Weten over bospaddenstoelen
- Verse paddenstoelen mogen geen vlekken vertonen, niet glibberig zijn en stevig aanvoelen.
- Het is een fabeltje dat je paddenstoelen niet mag wassen. Vaak is het zelfs noodzakelijk bosexemplaren onder stromend water te spoelen om alle aarde eruit te krijgen. Vooral trompèttes de la mort kunnen een zachte douche gebruiken. Spoel de paddenstoelen snel onder stromend water, snij het onderste stukje van het steeltje, leg ze op een handdoek en dep ze voorzichtig droog.
- Gedroogde paddenstoelen moeten eerst een uurtje weken. Daarna kan je ze verwerken als verse. Het weekwater kan in de bereiding. 100 g verse paddenstoelen zijn gelijk aan 10 g gedroogde.
- Paddenstoelen zijn multifunctioneel in de keuken. Rauw, gebakken of gestoofd, in soep, salade, omelet, saus en stoofpotjes.
- Peterselie en knoflook zijn de traditionele begeleiders van bospaddenstoelen, maar ook salie, basilicum, bieslook en dragon maken een mooie match.

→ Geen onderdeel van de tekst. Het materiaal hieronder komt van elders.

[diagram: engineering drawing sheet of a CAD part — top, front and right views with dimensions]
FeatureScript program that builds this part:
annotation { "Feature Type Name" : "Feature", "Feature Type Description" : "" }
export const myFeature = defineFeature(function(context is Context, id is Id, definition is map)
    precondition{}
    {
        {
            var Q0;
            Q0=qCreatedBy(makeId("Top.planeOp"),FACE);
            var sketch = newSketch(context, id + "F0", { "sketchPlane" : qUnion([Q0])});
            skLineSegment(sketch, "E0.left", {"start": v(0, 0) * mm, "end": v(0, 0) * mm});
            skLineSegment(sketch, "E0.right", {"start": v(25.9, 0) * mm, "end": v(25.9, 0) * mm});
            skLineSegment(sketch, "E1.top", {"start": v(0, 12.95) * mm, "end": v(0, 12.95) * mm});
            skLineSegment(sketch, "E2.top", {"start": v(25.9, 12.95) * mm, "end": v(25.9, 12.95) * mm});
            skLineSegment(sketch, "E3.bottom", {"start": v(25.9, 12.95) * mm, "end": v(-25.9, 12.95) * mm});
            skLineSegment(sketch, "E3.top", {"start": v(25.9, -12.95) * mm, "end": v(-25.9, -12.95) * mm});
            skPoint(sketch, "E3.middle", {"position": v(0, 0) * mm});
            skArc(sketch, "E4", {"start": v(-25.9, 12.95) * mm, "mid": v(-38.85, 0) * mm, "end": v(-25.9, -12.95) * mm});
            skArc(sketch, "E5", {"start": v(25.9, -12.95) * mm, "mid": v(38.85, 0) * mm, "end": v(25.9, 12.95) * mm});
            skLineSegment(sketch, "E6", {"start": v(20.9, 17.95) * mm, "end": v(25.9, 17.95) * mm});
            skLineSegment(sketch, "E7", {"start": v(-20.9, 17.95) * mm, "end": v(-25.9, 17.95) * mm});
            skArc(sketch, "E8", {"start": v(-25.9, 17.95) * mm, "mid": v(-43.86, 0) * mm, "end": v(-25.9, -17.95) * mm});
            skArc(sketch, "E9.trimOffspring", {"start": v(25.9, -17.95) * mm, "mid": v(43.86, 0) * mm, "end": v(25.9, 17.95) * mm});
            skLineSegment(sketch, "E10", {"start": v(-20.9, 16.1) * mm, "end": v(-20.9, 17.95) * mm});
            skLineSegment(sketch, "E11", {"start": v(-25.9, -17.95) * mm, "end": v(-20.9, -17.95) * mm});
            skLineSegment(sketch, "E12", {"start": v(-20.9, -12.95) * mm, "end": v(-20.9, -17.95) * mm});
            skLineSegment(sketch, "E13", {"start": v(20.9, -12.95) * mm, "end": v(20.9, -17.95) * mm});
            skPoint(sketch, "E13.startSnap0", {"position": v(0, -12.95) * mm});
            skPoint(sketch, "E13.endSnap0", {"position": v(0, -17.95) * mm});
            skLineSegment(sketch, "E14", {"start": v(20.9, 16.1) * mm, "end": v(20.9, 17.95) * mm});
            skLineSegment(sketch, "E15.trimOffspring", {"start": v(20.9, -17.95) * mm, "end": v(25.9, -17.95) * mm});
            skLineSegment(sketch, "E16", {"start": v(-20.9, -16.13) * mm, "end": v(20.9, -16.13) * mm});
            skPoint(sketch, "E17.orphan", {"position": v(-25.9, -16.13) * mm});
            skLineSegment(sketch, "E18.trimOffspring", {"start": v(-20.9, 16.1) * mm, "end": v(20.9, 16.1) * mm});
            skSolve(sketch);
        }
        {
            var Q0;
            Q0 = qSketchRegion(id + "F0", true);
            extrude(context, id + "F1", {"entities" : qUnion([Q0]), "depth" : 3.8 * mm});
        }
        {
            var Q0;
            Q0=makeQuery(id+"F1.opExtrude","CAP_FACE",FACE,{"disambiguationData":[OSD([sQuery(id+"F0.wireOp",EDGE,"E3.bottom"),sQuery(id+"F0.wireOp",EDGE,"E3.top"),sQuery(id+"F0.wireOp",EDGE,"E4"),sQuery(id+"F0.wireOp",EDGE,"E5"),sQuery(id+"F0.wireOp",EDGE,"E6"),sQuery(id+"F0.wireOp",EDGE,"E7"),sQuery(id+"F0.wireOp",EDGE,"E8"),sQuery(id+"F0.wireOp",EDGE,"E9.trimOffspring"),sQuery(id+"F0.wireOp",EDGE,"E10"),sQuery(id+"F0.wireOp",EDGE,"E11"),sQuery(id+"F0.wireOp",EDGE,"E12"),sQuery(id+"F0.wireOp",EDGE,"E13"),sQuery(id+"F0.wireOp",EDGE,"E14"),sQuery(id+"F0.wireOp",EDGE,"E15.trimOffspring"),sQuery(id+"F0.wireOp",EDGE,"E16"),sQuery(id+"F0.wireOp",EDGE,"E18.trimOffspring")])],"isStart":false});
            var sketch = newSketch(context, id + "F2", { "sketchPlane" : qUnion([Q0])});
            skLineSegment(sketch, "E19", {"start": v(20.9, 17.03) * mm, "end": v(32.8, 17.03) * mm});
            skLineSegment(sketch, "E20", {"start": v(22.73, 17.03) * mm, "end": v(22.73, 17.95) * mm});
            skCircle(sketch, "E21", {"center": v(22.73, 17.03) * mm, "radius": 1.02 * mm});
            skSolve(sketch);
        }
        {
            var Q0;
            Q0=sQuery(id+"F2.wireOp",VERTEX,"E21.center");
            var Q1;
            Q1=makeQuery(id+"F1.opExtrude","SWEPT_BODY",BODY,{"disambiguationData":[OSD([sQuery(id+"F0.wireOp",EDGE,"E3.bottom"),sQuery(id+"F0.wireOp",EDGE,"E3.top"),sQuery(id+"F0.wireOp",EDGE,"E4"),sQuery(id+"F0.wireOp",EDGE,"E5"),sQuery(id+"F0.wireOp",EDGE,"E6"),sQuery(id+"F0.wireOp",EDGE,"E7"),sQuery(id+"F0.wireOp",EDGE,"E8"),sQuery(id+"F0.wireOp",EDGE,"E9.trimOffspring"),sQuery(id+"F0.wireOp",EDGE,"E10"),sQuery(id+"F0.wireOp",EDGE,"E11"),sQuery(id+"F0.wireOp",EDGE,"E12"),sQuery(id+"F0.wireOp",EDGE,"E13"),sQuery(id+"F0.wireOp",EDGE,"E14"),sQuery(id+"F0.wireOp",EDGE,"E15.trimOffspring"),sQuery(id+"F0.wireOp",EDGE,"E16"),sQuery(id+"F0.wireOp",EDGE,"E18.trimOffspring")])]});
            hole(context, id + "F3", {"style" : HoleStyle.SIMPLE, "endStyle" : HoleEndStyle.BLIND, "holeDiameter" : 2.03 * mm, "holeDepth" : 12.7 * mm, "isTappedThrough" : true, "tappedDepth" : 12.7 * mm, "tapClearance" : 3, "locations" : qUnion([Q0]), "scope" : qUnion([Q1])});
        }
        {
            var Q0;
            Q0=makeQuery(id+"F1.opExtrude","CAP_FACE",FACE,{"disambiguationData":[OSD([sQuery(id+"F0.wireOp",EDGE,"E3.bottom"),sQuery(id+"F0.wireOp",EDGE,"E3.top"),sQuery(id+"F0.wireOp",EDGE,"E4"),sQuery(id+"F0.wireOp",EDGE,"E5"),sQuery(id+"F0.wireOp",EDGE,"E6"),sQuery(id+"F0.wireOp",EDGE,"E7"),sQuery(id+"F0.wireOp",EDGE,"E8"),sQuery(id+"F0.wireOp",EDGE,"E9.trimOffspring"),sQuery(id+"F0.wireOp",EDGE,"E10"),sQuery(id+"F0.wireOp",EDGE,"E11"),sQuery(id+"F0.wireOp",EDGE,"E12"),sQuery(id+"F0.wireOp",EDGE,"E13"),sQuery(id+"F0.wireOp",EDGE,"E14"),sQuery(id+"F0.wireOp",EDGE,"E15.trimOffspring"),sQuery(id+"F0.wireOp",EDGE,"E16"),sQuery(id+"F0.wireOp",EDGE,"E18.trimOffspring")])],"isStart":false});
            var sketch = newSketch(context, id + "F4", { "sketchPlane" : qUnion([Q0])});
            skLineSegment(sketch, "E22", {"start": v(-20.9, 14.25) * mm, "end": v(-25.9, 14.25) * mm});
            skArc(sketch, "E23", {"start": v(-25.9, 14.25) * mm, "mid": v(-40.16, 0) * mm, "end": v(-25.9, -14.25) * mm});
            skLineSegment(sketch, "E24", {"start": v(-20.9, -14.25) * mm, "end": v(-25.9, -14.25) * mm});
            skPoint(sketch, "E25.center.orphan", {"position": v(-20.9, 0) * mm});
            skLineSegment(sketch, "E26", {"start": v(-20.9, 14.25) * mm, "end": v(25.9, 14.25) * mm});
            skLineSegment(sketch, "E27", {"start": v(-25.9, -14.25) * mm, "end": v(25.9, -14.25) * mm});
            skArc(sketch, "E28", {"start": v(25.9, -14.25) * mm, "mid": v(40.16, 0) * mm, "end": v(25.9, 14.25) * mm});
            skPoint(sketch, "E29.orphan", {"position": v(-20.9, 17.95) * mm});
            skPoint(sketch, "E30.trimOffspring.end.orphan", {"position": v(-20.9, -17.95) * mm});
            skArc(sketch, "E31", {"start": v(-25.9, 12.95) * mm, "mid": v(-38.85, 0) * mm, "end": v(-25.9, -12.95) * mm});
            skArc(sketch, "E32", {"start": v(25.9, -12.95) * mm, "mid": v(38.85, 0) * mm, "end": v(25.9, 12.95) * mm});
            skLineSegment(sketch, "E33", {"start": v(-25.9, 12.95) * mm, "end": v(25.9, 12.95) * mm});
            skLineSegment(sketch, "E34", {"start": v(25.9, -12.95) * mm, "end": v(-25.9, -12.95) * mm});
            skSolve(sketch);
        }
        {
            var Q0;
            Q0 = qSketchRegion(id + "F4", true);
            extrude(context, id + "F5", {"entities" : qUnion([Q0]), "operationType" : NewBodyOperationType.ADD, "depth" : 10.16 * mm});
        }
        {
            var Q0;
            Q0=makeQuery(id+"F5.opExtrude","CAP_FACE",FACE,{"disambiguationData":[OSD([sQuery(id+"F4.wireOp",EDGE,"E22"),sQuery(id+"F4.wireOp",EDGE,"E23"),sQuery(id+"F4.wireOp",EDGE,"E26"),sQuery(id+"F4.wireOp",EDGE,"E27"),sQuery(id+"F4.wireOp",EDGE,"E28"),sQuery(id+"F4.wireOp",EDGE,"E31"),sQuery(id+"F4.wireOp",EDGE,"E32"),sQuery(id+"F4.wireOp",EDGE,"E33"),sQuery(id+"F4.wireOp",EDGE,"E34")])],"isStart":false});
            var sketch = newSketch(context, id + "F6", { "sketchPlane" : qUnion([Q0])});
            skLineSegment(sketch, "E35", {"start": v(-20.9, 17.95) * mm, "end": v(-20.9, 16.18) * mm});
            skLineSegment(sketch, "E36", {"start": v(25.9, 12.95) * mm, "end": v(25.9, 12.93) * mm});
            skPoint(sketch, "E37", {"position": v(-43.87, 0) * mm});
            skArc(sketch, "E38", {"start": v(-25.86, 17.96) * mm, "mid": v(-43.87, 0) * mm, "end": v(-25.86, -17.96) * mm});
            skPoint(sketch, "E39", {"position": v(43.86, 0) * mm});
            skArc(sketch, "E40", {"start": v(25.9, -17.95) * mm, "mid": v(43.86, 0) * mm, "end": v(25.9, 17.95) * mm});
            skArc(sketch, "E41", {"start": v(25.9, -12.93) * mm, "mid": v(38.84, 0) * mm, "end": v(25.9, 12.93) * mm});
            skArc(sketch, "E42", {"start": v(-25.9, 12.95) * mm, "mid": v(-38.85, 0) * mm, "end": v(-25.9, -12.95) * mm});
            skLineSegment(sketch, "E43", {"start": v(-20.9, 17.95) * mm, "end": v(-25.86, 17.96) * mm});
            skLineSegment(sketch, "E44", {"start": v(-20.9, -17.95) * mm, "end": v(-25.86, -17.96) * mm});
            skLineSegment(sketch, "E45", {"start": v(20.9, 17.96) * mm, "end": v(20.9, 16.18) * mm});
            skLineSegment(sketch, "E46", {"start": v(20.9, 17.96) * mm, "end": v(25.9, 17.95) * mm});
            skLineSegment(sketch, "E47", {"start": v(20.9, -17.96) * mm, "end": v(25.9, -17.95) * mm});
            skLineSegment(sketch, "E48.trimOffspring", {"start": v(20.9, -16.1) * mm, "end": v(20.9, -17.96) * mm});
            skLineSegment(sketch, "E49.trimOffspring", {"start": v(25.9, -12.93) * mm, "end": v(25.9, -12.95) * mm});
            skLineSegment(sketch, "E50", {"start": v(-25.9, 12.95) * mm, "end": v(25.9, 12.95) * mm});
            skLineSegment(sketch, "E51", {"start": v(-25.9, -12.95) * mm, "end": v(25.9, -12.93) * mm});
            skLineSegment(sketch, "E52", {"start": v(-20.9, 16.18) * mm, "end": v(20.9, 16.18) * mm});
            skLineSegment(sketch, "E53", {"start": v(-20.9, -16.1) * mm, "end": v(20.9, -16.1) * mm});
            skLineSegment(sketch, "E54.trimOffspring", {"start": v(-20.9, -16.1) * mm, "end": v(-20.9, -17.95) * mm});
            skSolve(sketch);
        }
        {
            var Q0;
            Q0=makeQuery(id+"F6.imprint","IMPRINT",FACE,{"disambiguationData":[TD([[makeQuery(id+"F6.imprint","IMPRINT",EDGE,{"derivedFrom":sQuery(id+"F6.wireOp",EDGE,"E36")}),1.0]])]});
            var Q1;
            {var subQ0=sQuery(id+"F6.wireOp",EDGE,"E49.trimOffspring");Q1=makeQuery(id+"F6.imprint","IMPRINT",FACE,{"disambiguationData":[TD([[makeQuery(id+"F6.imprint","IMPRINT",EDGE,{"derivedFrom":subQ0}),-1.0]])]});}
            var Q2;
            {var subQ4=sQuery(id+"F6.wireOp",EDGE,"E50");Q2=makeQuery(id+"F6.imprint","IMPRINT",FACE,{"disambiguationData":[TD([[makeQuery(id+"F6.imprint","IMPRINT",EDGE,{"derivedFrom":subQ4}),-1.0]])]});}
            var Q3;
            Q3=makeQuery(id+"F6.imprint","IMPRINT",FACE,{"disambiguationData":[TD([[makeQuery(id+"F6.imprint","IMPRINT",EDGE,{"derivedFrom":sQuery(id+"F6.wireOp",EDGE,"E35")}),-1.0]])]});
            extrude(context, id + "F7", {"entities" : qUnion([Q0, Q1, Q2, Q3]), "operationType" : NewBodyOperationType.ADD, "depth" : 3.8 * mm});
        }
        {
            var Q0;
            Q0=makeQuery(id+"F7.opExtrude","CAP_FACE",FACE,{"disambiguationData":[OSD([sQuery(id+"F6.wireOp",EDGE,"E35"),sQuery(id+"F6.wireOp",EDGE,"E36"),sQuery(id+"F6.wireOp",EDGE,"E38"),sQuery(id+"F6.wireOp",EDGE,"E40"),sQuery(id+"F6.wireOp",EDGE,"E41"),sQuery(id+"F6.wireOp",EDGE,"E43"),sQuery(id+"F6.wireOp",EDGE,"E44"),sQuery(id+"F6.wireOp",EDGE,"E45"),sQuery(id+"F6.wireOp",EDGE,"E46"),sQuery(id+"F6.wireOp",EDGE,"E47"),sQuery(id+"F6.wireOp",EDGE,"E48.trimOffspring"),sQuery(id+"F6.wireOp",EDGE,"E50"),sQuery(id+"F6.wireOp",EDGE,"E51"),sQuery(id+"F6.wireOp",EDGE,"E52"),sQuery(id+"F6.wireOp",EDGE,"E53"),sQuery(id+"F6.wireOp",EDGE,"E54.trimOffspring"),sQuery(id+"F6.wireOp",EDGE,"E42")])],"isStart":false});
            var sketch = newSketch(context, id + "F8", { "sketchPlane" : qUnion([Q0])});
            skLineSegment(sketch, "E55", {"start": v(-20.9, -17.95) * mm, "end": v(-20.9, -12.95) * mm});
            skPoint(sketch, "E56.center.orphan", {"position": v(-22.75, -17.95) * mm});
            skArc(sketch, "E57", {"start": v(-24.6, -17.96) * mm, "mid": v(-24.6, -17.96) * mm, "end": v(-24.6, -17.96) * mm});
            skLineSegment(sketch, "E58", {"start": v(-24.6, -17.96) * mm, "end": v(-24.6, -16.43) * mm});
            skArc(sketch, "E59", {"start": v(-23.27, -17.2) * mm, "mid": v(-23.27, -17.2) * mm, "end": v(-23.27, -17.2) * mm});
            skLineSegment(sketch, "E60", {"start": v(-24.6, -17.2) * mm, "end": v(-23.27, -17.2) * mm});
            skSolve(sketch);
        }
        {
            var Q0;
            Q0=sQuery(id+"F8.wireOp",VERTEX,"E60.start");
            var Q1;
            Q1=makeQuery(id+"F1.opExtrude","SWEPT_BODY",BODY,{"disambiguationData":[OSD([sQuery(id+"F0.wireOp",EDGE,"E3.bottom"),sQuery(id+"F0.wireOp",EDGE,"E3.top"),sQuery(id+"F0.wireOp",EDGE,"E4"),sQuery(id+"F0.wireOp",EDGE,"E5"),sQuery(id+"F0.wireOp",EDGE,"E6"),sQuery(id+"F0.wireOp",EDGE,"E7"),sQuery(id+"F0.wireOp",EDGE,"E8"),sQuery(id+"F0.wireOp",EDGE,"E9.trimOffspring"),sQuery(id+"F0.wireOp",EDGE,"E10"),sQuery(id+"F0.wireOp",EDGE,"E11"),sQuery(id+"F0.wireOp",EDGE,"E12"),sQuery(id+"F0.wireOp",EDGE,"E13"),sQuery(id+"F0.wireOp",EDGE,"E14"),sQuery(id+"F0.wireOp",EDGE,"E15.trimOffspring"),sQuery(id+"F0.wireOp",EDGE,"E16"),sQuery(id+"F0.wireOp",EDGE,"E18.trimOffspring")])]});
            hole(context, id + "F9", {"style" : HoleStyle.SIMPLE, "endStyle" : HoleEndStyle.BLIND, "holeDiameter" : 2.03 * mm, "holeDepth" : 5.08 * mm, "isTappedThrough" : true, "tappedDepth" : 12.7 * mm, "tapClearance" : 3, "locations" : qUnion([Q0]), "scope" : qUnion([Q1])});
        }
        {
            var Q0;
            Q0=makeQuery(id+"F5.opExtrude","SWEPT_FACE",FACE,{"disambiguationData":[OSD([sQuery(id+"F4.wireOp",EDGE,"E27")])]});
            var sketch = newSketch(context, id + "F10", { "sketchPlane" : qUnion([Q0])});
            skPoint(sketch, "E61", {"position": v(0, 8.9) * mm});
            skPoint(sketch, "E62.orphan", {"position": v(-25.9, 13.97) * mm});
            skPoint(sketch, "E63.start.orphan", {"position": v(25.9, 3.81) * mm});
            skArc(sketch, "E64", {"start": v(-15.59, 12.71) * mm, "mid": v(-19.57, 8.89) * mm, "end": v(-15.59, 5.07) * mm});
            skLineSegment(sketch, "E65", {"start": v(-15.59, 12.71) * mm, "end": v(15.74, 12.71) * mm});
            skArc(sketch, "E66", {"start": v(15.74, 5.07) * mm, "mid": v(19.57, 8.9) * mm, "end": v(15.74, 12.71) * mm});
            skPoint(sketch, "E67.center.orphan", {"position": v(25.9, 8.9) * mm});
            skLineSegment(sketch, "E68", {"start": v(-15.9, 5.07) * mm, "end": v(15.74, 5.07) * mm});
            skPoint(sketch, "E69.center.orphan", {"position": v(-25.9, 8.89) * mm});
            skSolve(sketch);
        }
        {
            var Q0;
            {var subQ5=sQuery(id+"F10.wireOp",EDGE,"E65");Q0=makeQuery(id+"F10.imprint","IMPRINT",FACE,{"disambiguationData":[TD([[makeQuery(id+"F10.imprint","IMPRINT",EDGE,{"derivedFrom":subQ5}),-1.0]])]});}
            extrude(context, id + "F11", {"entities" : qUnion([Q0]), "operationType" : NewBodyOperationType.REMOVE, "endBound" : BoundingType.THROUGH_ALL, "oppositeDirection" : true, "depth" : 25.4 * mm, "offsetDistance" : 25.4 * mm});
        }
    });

- Paddenstoelen bestaan voor 90% uit water, waardoor ze tijdens de bereiding lijken weg te smelten. Verse paddenstoelen zijn het lekkerst kort gebakken in goede olijfolie met wat boter.
- Gebruik je gedroogde en verse exemplaren door elkaar, dan is sauteren, bakken op een laag vuurtje, het best.
- Paddenstoelen bevatten waardevolle mineralen en vitamine B1, B2, D en E. Dat ze slechts 1% vet bevatten maar evenveel eiwit als pakweg vlees en melk, is mooi meegenomen.